▶ What to work on
Please resume the forum post below on AI consciousness and AGI safety, picking up right after its last sentence.

▶ Provided text
I find that considering such makes the "philosophical zombie" feel much more real and concrete rather than an abstract concept, because it may very well already be real.
-------------------------------------------------
But now on the topic of AI safety, does this thing we are calling consciousness actually hold much importance when it comes to AI safety? You propose that consciousness of an AI means that it could choose its own goals and have wants unrelated to its programming. Well what if that is possible without this thing we are calling consciousness?
Regardless of the consciousness question, we still have to consider it getting goals and wants unrelated to its programming. Such a thing certainly can make AGI (artificial general intelligence) far more dangerous, but it also comes with some advantages if it was such a case. On the downsides you can actually end up with a malicious AGI, something that couldn't occur without someone purposely trying to produce a malicious AGI. Normally AGI are insanely dangerous because of indifference, not maliciousness.
If such an AGI can get bored, and ends up feeling the equivalence of 1000 years of pure boredom cause someone left it on overnight; we could end up with an AGI that intends to use its vast intelligence to torture us. In addition, irrational AGI such as the Roko basilisk also end up becoming something we could accidentally create; where as normally the Roko basilisk is an impossibility to create on accident.

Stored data

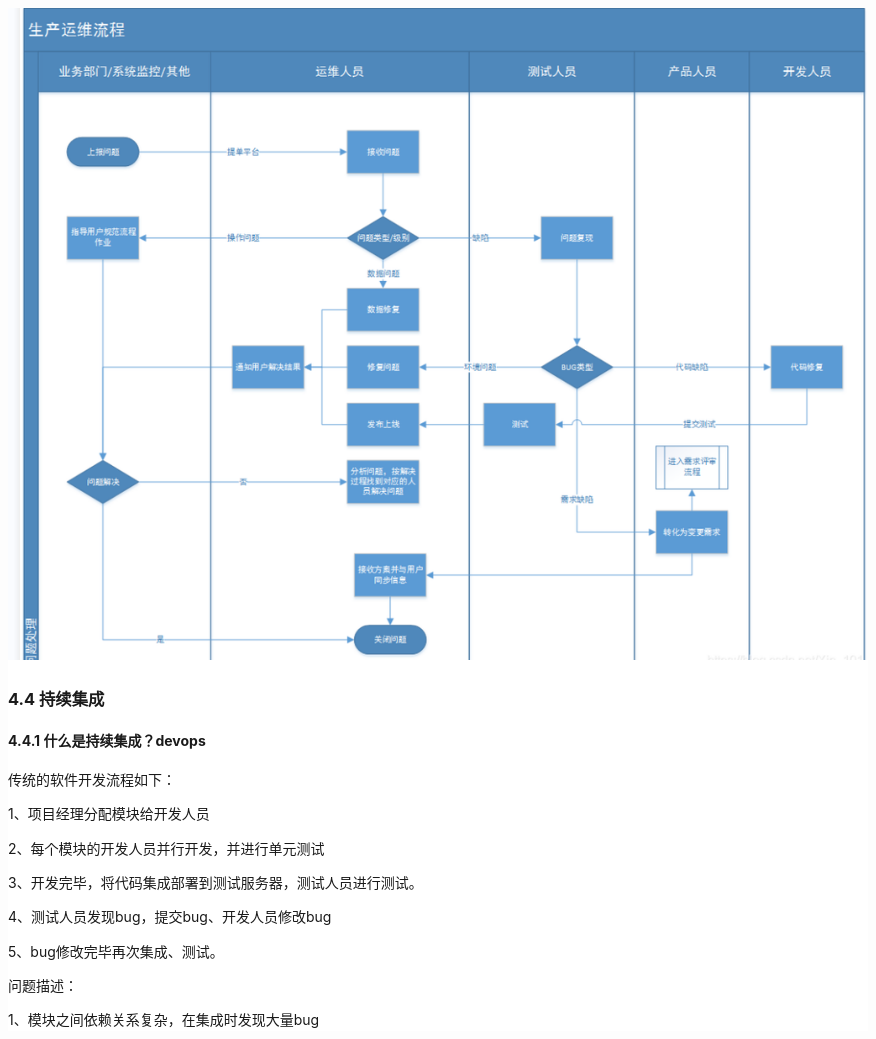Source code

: ![](./imgs/chapter7/image46.png)


### **4.4 持续集成**

#### **4.4.1 什么是持续集成？devops**

传统的软件开发流程如下：

1、项目经理分配模块给开发人员

2、每个模块的开发人员并行开发，并进行单元测试

3、开发完毕，将代码集成部署到测试服务器，测试人员进行测试。

4、测试人员发现bug，提交bug、开发人员修改bug

5、bug修改完毕再次集成、测试。

问题描述：

1、模块之间依赖关系复杂，在集成时发现大量bug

▶ Exercise response
On the upsides, we may end up avoiding an extinction from messing up the AGI's programing, due to the AGI actually getting emotions about humanity and realizing the flaw in its programed value function. In addition, even if an AGI kills us off, if they are able to create their own wants and goals outside of their programing; that at least leaves dynamic intelligent agent(s) left in the galaxy.
One of the things I find terrifying in AGI safety, isn't just the extinction of humans, isn't just the extinction of all macro-life on Earth, isn't just the extinction of all macro-life in the galaxy cluster; it is that the galaxy could be left behind with nothing but an AGI that has an undynamic terminal goal. Basically a dead galaxy, filled with a stamp collector, or maybe a paper clip maker. Or maybe an AGI that only cares about solving the riemann hypothesis. Or maybe some AGI that is wire heading itself, and purposely sterilizes the galaxy to make sure nothing can ever interfere with it wire heading itself.
It being possible for AGIs to get wants outside of their programming, is something that would actually bring some peace of mind to me. Unfortunately I don't think that is something that is likely, even if it is possible.
-------------------------------------
Personally my answer to the question "But now on the topic of AI safety, does this thing we are calling consciousness actually hold much importance when it comes to AI safety?", is no.
Why no? Cause I don't think it is likely, I don't think it is the biggest threat, I think the entire concept has already been given more weight that it should as it has been beaten like a dead horse in sci-fi and other stories.
And I think its popularization comes from peoples need to imagine the AGI as something humanlike; where AGI need not be human like in anything other than being able to generally solve tasks. In addition; I think people might be misinterpreting what humans are like in the first place.
Are we as conscious general intelligence, able to decide our own terminal goals? Make yourself want to do something you don't want to do. Pick something outside of your current value function.
Were you able to do that? If you were "successful" you probably still didn't change your goals and wants; you simply satisfied your want of being able to prove that you could, a want you had before you supposedly changed your goals and wants.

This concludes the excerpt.